(Extracted page text data)
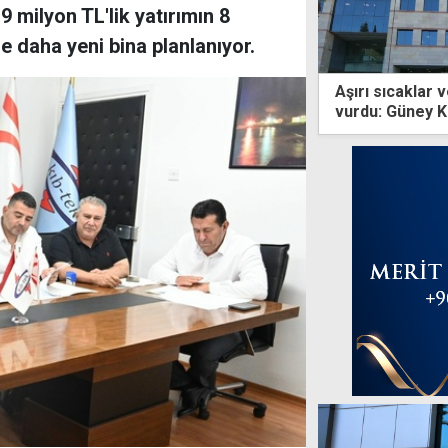
9 milyon TL'lik yatırımın 8
 daha yeni bina planlanıyor.
Aşırı sıcaklar 
vurdu: Güney K
karşı karşıya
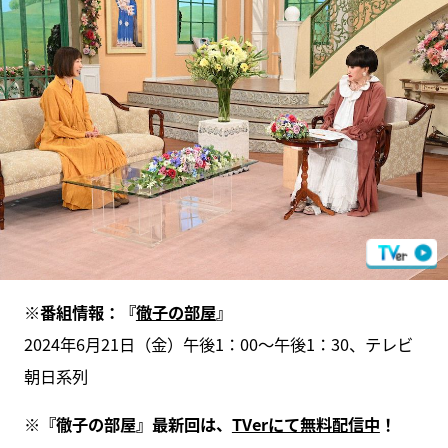
※番組情報：『
徹子の部屋
』
2024年6月21日（金）午後1：00～午後1：30、テレビ
朝日系列
※『徹子の部屋』最新回は、
TVerにて無料配信中
！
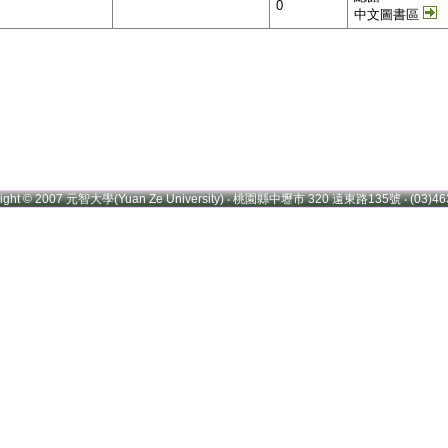
0
中文圖書區
right © 2007 元智大學(Yuan Ze University) ‧ 桃園縣中壢市 320 遠東路135號 ‧ (03)46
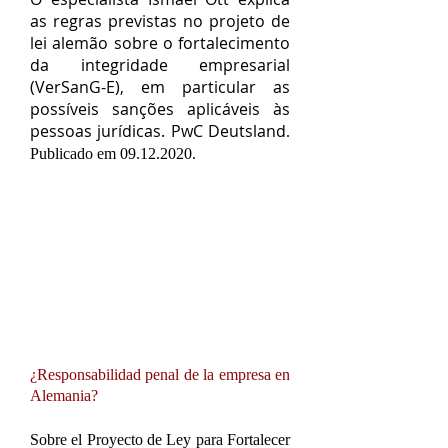
as regras previstas no projeto de
lei alemão sobre o fortalecimento
da integridade empresarial
(VerSanG-E), em particular as
possíveis sanções aplicáveis às
pessoas jurídicas. PwC Deutsland
.
Publicado em
09.12.2020
.
¿Responsabilidad penal de la empresa en
Alemania?
Sobre el Proyecto de Ley para Fortalecer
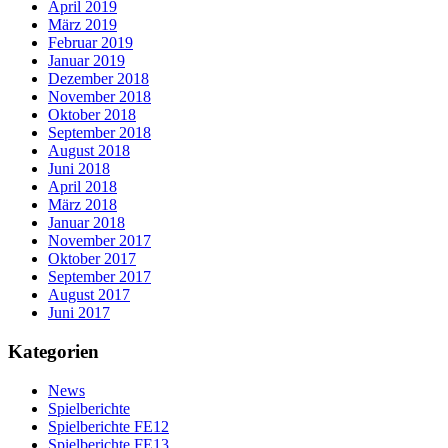
April 2019
März 2019
Februar 2019
Januar 2019
Dezember 2018
November 2018
Oktober 2018
September 2018
August 2018
Juni 2018
April 2018
März 2018
Januar 2018
November 2017
Oktober 2017
September 2017
August 2017
Juni 2017
Kategorien
News
Spielberichte
Spielberichte FE12
Spielberichte FE13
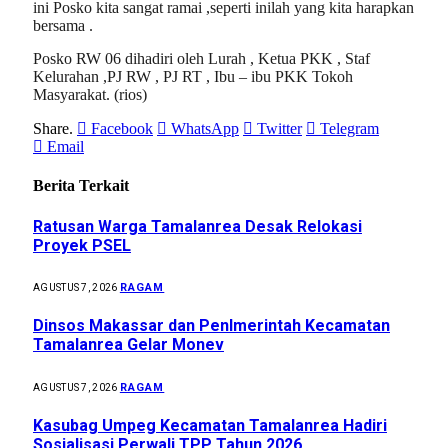
ini Posko kita sangat ramai ,seperti inilah yang kita harapkan
bersama .
Posko RW 06 dihadiri oleh Lurah , Ketua PKK , Staf
Kelurahan ,PJ RW , PJ RT , Ibu – ibu PKK Tokoh
Masyarakat. (rios)
Share.
Facebook
WhatsApp
Twitter
Telegram
Email
Berita Terkait
Ratusan Warga Tamalanrea Desak Relokasi
Proyek PSEL
RAGAM
AGUSTUS 7, 2026
Dinsos Makassar dan Penlmerintah Kecamatan
Tamalanrea Gelar Monev
RAGAM
AGUSTUS 7, 2026
Kasubag Umpeg Kecamatan Tamalanrea Hadiri
Sosialisasi Perwali TPP Tahun 2026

[Exercise details] The data is to be printed again exactly, but without its pictures.

[Solution]
9 milyon TL'lik yatırımın 8
 daha yeni bina planlanıyor.
Aşırı sıcaklar 
vurdu: Güney K
karşı karşıya
※番組情報：『
徹子の部屋
』
2024年6月21日（金）午後1：00～午後1：30、テレビ
朝日系列
※『徹子の部屋』最新回は、
TVerにて無料配信中
！
0
中文圖書區
right © 2007 元智大學(Yuan Ze University) ‧ 桃園縣中壢市 320 遠東路135號 ‧ (03)46
as regras previstas no projeto de
lei alemão sobre o fortalecimento
da integridade empresarial
(VerSanG-E), em particular as
possíveis sanções aplicáveis às
pessoas jurídicas. PwC Deutsland
.
Publicado em
09.12.2020
.
¿Responsabilidad penal de la empresa en
Alemania?
Sobre el Proyecto de Ley para Fortalecer
April 2019
März 2019
Februar 2019
Januar 2019
Dezember 2018
November 2018
Oktober 2018
September 2018
August 2018
Juni 2018
April 2018
März 2018
Januar 2018
November 2017
Oktober 2017
September 2017
August 2017
Juni 2017
Kategorien
News
Spielberichte
Spielberichte FE12
Spielberichte FE13
ini Posko kita sangat ramai ,seperti inilah yang kita harapkan
bersama .
Posko RW 06 dihadiri oleh Lurah , Ketua PKK , Staf
Kelurahan ,PJ RW , PJ RT , Ibu – ibu PKK Tokoh
Masyarakat. (rios)
Share.
Facebook
WhatsApp
Twitter
Telegram
Email
Berita Terkait
Ratusan Warga Tamalanrea Desak Relokasi
Proyek PSEL
RAGAM
AGUSTUS 7, 2026
Dinsos Makassar dan Penlmerintah Kecamatan
Tamalanrea Gelar Monev
RAGAM
AGUSTUS 7, 2026
Kasubag Umpeg Kecamatan Tamalanrea Hadiri
Sosialisasi Perwali TPP Tahun 2026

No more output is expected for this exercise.